» **Prompt**:
Find "mouse_move(465, 210)" below and begin at its line; stop after the line with "drag(775, 270, 582, 249)". Output those lines exactly, without pictures.

» **Supplied data**:
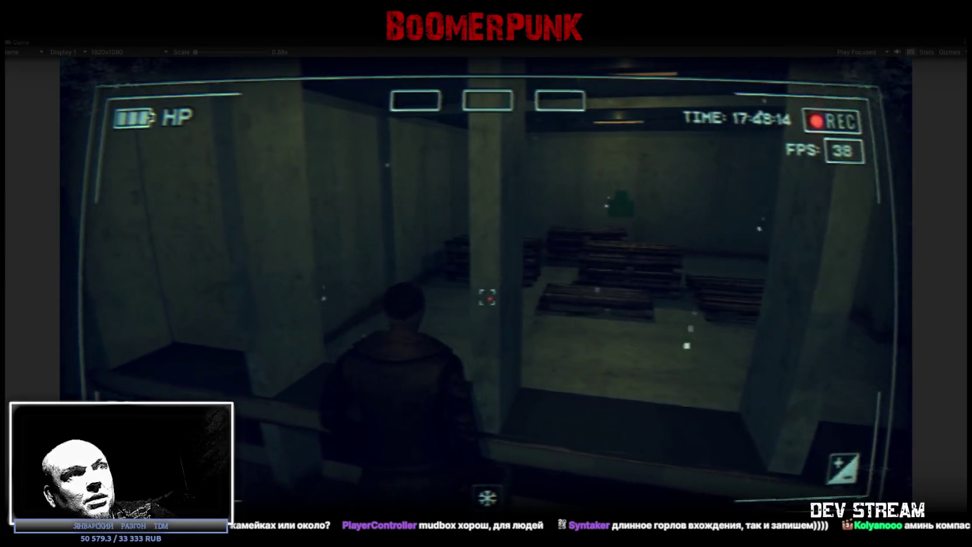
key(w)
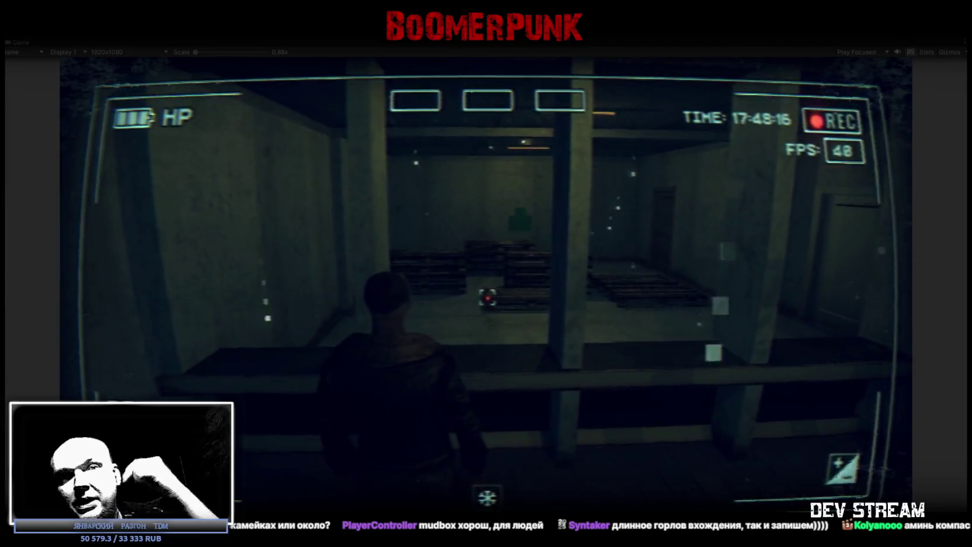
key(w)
---
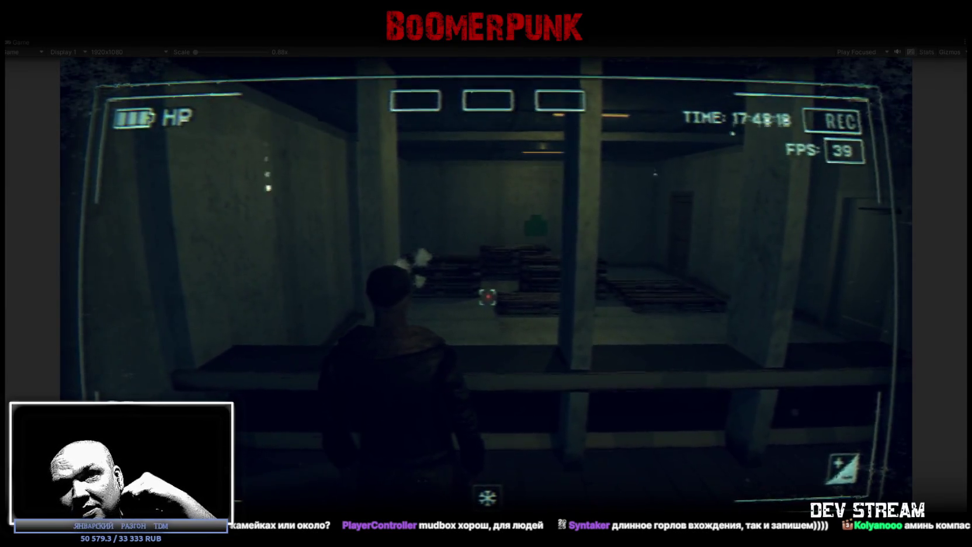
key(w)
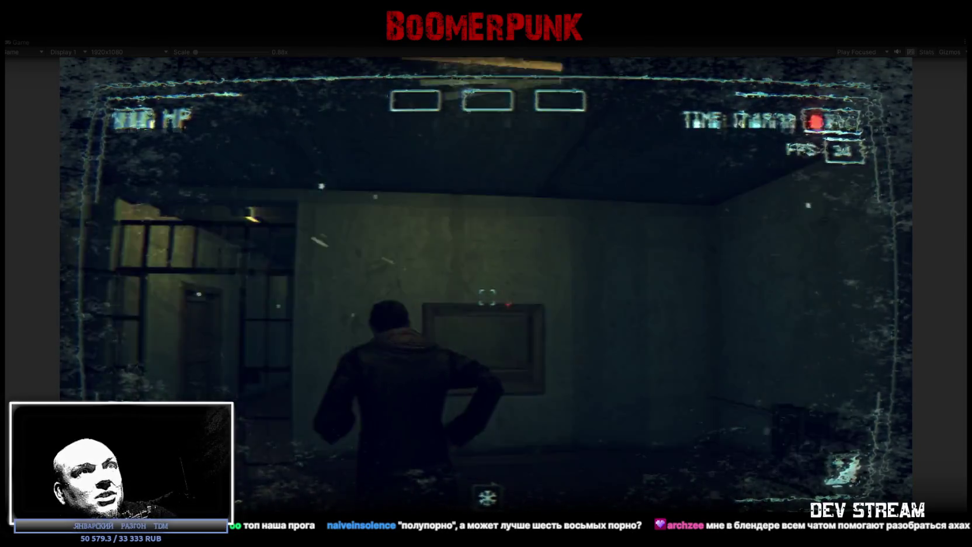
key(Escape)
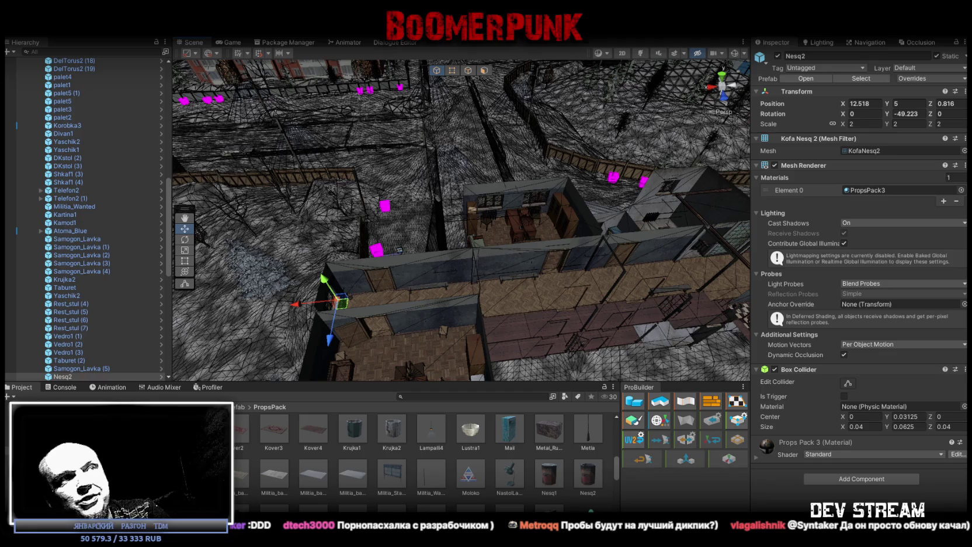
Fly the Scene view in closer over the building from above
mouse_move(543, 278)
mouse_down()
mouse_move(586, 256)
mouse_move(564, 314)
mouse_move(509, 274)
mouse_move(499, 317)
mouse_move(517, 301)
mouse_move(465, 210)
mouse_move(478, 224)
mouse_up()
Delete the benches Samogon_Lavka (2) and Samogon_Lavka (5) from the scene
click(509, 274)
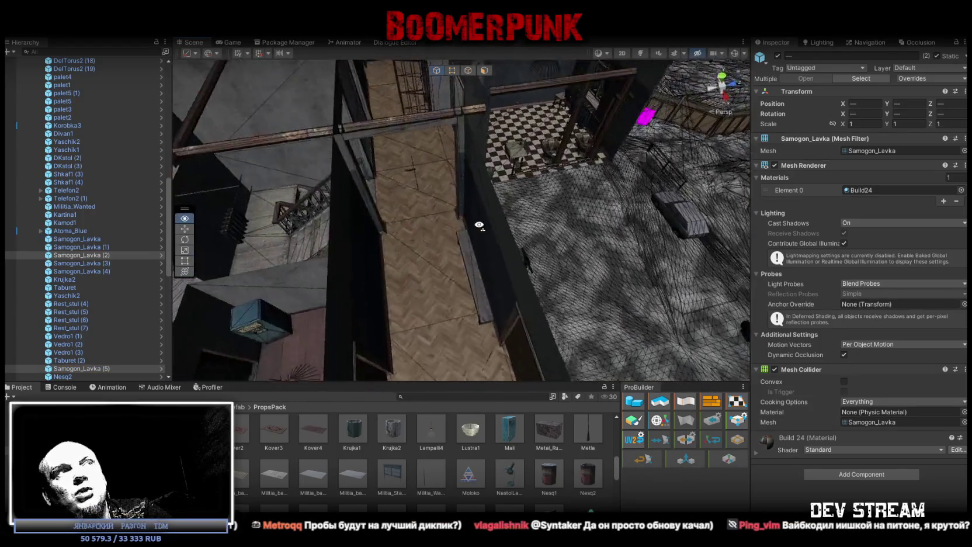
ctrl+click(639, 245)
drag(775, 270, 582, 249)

» **Task solution**:
mouse_move(465, 210)
mouse_move(478, 224)
mouse_up()
Delete the benches Samogon_Lavka (2) and Samogon_Lavka (5) from the scene
click(509, 274)
ctrl+click(639, 245)
drag(775, 270, 582, 249)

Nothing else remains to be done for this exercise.